Jeder Schritt zählt und jede falsche Bewegung kann zum Zerreißen führen. Wenn sie sich loslassen, finden sie vielleicht niemals mehr zusammen.

Sie müssen sich blindlings vertrauen – so wie alle Christen Gott vertrauen, nur eben wie Engel noch vielmehr!

Wenn Gott Maria und Josef über Moos entlang eines lieblichen Baches führt, dann darf Joseph nicht übermütig werden und mehr wollen. Er muss es sich versagen, seine Geliebte über den Bach zu führen. Denn er weiß nicht, was kommt: vielleicht sind es Brombeersträucher auf der anderen Seite des Baches, die wie Stacheldraht darauf warten, die beiden Liebenden zu zerfleischen!

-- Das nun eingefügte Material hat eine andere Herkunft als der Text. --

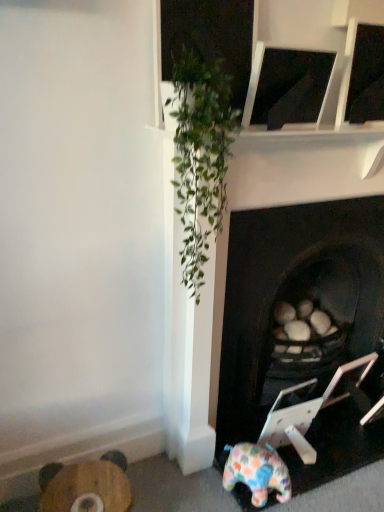
Question: From the image's perspective, is wooden stool at lower left located above dark wood fireplace at center?

Choices:
 (A) yes
 (B) no

Answer: (B)

Question: Is wooden stool at lower left next to dark wood fireplace at center?

Choices:
 (A) yes
 (B) no

Answer: (B)

Question: Is wooden stool at lower left positioned beyond the bounds of dark wood fireplace at center?

Choices:
 (A) no
 (B) yes

Answer: (B)

Question: Is wooden stool at lower left smaller than dark wood fireplace at center?

Choices:
 (A) no
 (B) yes

Answer: (B)

Question: Is dark wood fireplace at center completely or partially inside wooden stool at lower left?

Choices:
 (A) no
 (B) yes

Answer: (A)

Question: Is wooden stool at lower left to the left or to the right of dark wood fireplace at center in the image?

Choices:
 (A) left
 (B) right

Answer: (A)

Question: Considering the positions of wooden stool at lower left and dark wood fireplace at center in the image, is wooden stool at lower left taller or shorter than dark wood fireplace at center?

Choices:
 (A) short
 (B) tall

Answer: (A)

Question: From a real-world perspective, is wooden stool at lower left physically located above or below dark wood fireplace at center?

Choices:
 (A) below
 (B) above

Answer: (A)

Question: Is wooden stool at lower left spatially inside dark wood fireplace at center, or outside of it?

Choices:
 (A) outside
 (B) inside

Answer: (A)

Question: Is wooden stool at lower left inside the boundaries of multicolored plush elephant at lower right, or outside?

Choices:
 (A) outside
 (B) inside

Answer: (A)

Question: Is wooden stool at lower left in front of or behind multicolored plush elephant at lower right in the image?

Choices:
 (A) behind
 (B) front

Answer: (B)

Question: Looking at their shapes, would you say wooden stool at lower left is wider or thinner than multicolored plush elephant at lower right?

Choices:
 (A) wide
 (B) thin

Answer: (B)

Question: From the image's perspective, relative to multicolored plush elephant at lower right, is wooden stool at lower left above or below?

Choices:
 (A) above
 (B) below

Answer: (B)

Question: From the image's perspective, is multicolored plush elephant at lower right above or below wooden stool at lower left?

Choices:
 (A) above
 (B) below

Answer: (A)

Question: From a real-world perspective, relative to wooden stool at lower left, is multicolored plush elephant at lower right vertically above or below?

Choices:
 (A) below
 (B) above

Answer: (B)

Er ist ja blind, er sieht ja nichts.

Und Maria? Als zarte süße Frau will sie Josef eine typisch weibliche Freude machen. Sie riecht den Duft ihrer Lieblingsblumen. Sie muss es sich versagen, sie zu pflücken, denn sie müsste ihn zu den Blumen zerren und vielleicht wartet dort eine Natter?

Joseph und Maria können sich also nur immer das schenken, was ihr eigenes Unvermögen ist: die anständige Zurückhaltung und die Demut im Verzicht.

Joseph und Maria hatten letztlich nur Eines: die Liebe zueinander und die Liebe zu Gott, ihrem Kind.

Das ist zutiefst romantisch – und zugleich zutiefst herausfordernd.

[1] Zitiert nach: Die Dokumente des Zweiten Vatikanischen Konzils, zweisprachige Studienausgabe, hg. v. Peter Hüntermann, Freiburg-Basel-Wien ³2012, 665f.

[2] Jakobusevangelium (jakobus-weg.de)

[3] Gedenktag Unserer Lieben Frau in Jerusalem – Wikipedia

[4] Siehe Anna Katharina Emmerick, Das Leben der heiligen Jungfrau Maria, Stein am Rhein 11.Aufl. 2009, 152.